Exercise
Where an image appears in the data, omit it and reproduce the rest exactly.

Data

===============

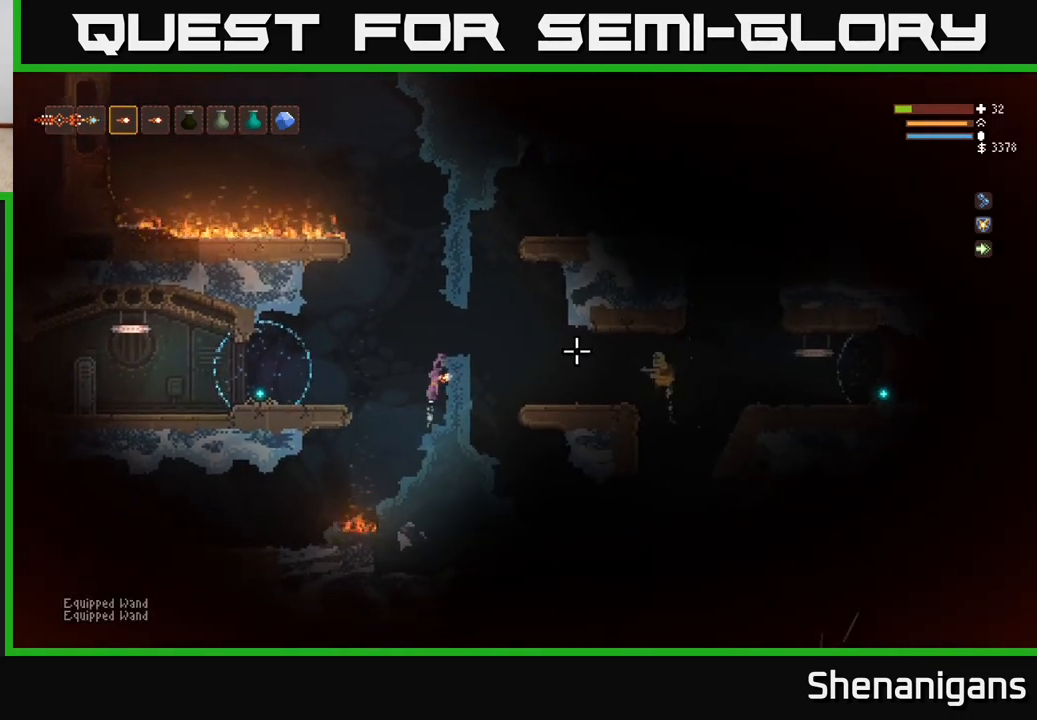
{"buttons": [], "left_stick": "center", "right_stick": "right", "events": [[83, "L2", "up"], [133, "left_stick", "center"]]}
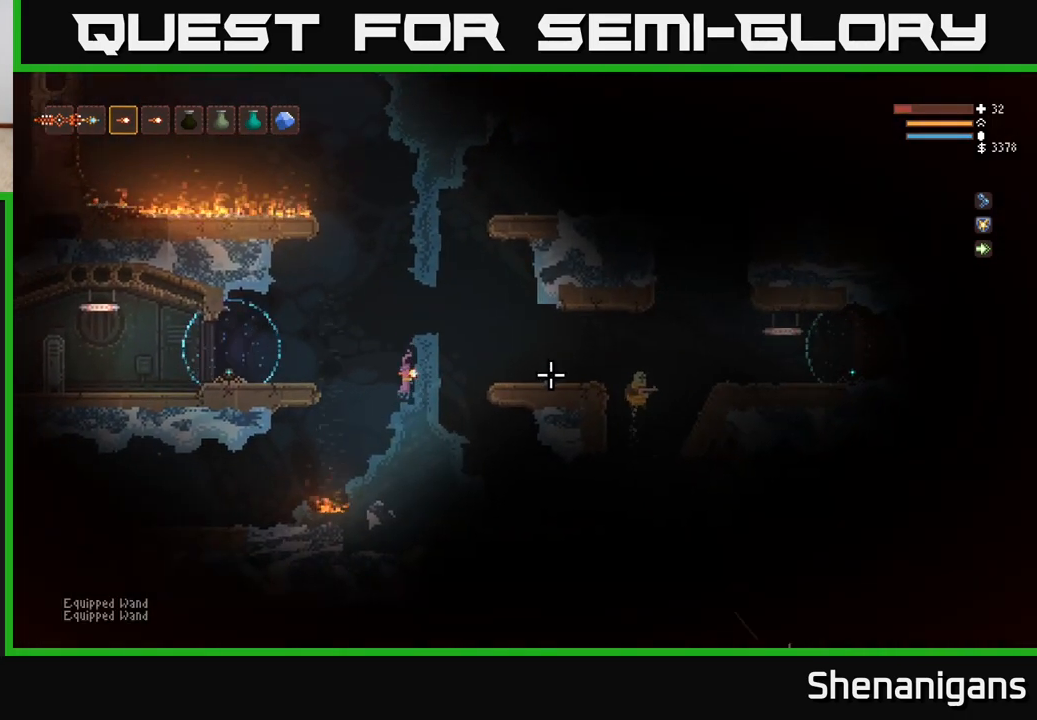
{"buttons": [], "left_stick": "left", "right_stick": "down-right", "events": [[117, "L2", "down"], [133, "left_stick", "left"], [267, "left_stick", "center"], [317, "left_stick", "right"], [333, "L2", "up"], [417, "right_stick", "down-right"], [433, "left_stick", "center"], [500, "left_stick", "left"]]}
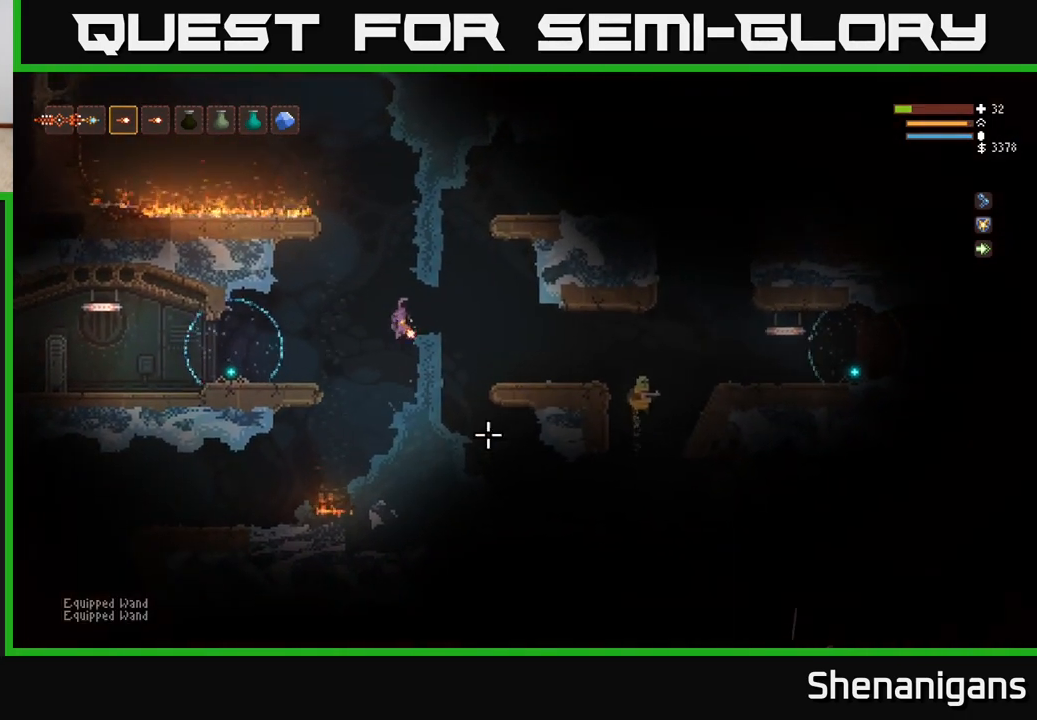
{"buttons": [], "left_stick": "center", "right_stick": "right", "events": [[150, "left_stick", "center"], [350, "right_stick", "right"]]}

===============

Result of the exercise
{"buttons": [], "left_stick": "center", "right_stick": "right", "events": [[83, "L2", "up"], [133, "left_stick", "center"]]}
{"buttons": [], "left_stick": "left", "right_stick": "down-right", "events": [[117, "L2", "down"], [133, "left_stick", "left"], [267, "left_stick", "center"], [317, "left_stick", "right"], [333, "L2", "up"], [417, "right_stick", "down-right"], [433, "left_stick", "center"], [500, "left_stick", "left"]]}
{"buttons": [], "left_stick": "center", "right_stick": "right", "events": [[150, "left_stick", "center"], [350, "right_stick", "right"]]}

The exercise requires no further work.